If you're in a position to suggest changes to your on-call rotation, here are some things to consider:
- If the person on-call does not have a secondary, provide them a secondary.
- If the rotation is too small, employees on-call will always feel stressed about being on-call. If the rotation is too large, employees on-call may not have frequent enough interactions with certain systems.
- If pages are coming in too frequently and your staff is wiped out, rotate more frequently (daily?) or alternate between primary/secondary on a regular cadence (Foo is the primary on Mon/Wed/Fri/Sun and secondary on Tue/Thu/Sat; Bar is the opposite).
- If you are changing the number of people in the on-call rotation, make sure that everybody on the team is aware of their new schedule. They may need to move things around in their schedule or swap (if it overlaps with PTO).
- Make sure there is a clear way to manage shift swapping if you allow it. Remember that PagerDuty supports overriding primary/secondary.
- Find your team's best way to rotate primary and secondary. Some teams prefer a team member to escalate from off-call to secondary to primary to get a feel for the current set of issues in production. Other teams prefer to go from primary down to secondary.
- If you have a number of new team members (say, a reorg occurs), build your rotation so that any given primary and secondary pair has an experienced team member and a newer team member so that the experienced team member can provide support.
There are some other things you can do as a team to make your on-call rotation successful:
- Make sure there is time budgeted to resolve issues that arise during on-call rotations. This can be done in a number of ways: carving off a block of time each week; dedicating one person to fix problems when they arise; etc. Remember that a) your on-call person will be randomized and is not ideal for fixing permanent problems and b) if your team does not pick up this work, it will be forgotten when the next person is on-call. This can also include a review of the severity of the alerting; is an after-hours page necessary, or could it be solved during the next business day?
- Have PagerDuty send an email to the entire team whenever a page fires so that everybody is aware of the frequency.
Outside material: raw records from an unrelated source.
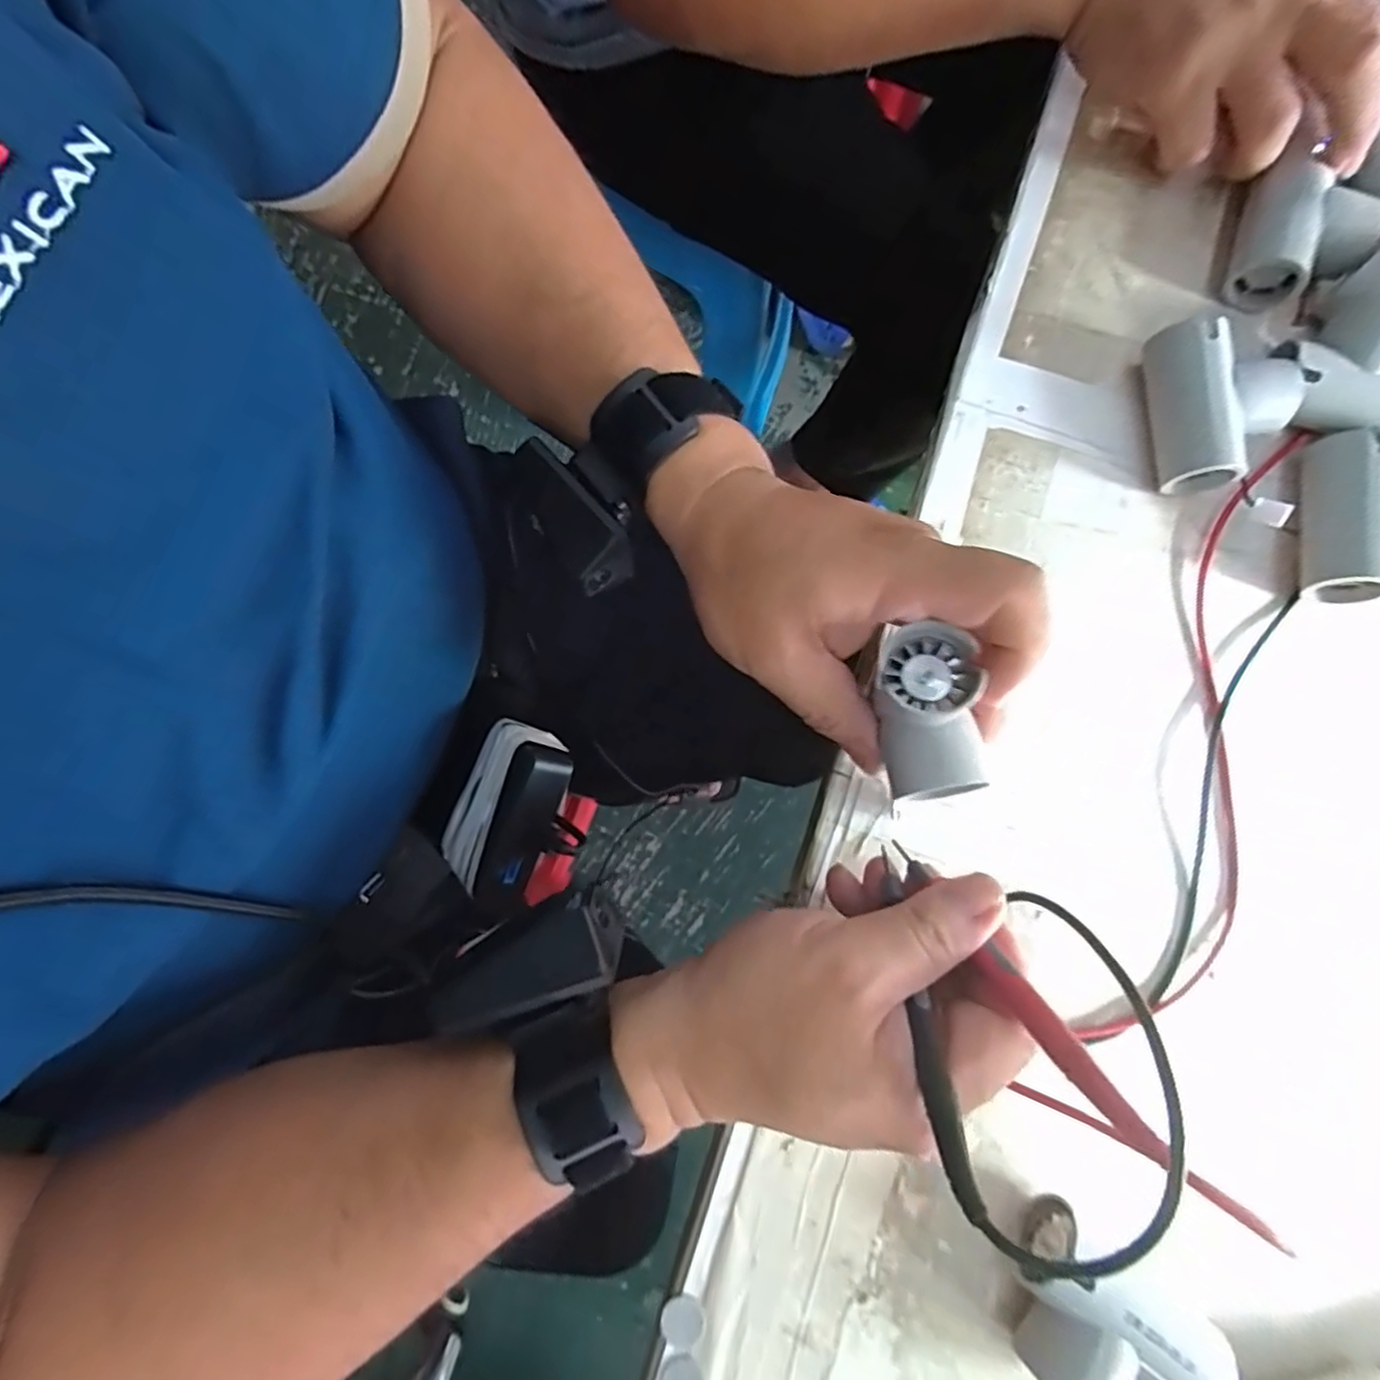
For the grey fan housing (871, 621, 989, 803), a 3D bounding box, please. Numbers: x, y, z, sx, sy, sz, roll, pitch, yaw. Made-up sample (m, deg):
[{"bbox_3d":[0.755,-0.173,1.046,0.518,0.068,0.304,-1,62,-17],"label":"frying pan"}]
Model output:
[{"bbox_3d":[0.084,0.009,0.242,0.031,0.026,0.058,-2,80,1],"label":"grey fan housing"}]

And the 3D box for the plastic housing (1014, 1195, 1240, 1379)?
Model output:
[{"bbox_3d":[0.164,0.248,0.263,0.084,0.035,0.053,37,83,7],"label":"plastic housing"}]

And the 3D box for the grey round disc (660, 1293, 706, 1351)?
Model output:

Have on-call employees send emails with more detail once the issue is resolved. This will give everybody an idea of how often specific incidents are occurring and how long they take to resolve. If something fails frequently, its stability should be examined.
- If you have a daily standup, review your availability metrics every time. This should take no more than 5 minutes and provide the entire team with regular data about what is up and what is not. Discuss in-depth anything that is lower than expected. Assign team members to proactively investigate if you have spare cycles. If you're lucky, you will catch issues before they become incidents. If you're unlucky, this at least provides visibility into incidents.
- Provide support for your team members who are on-call, especially from the management level.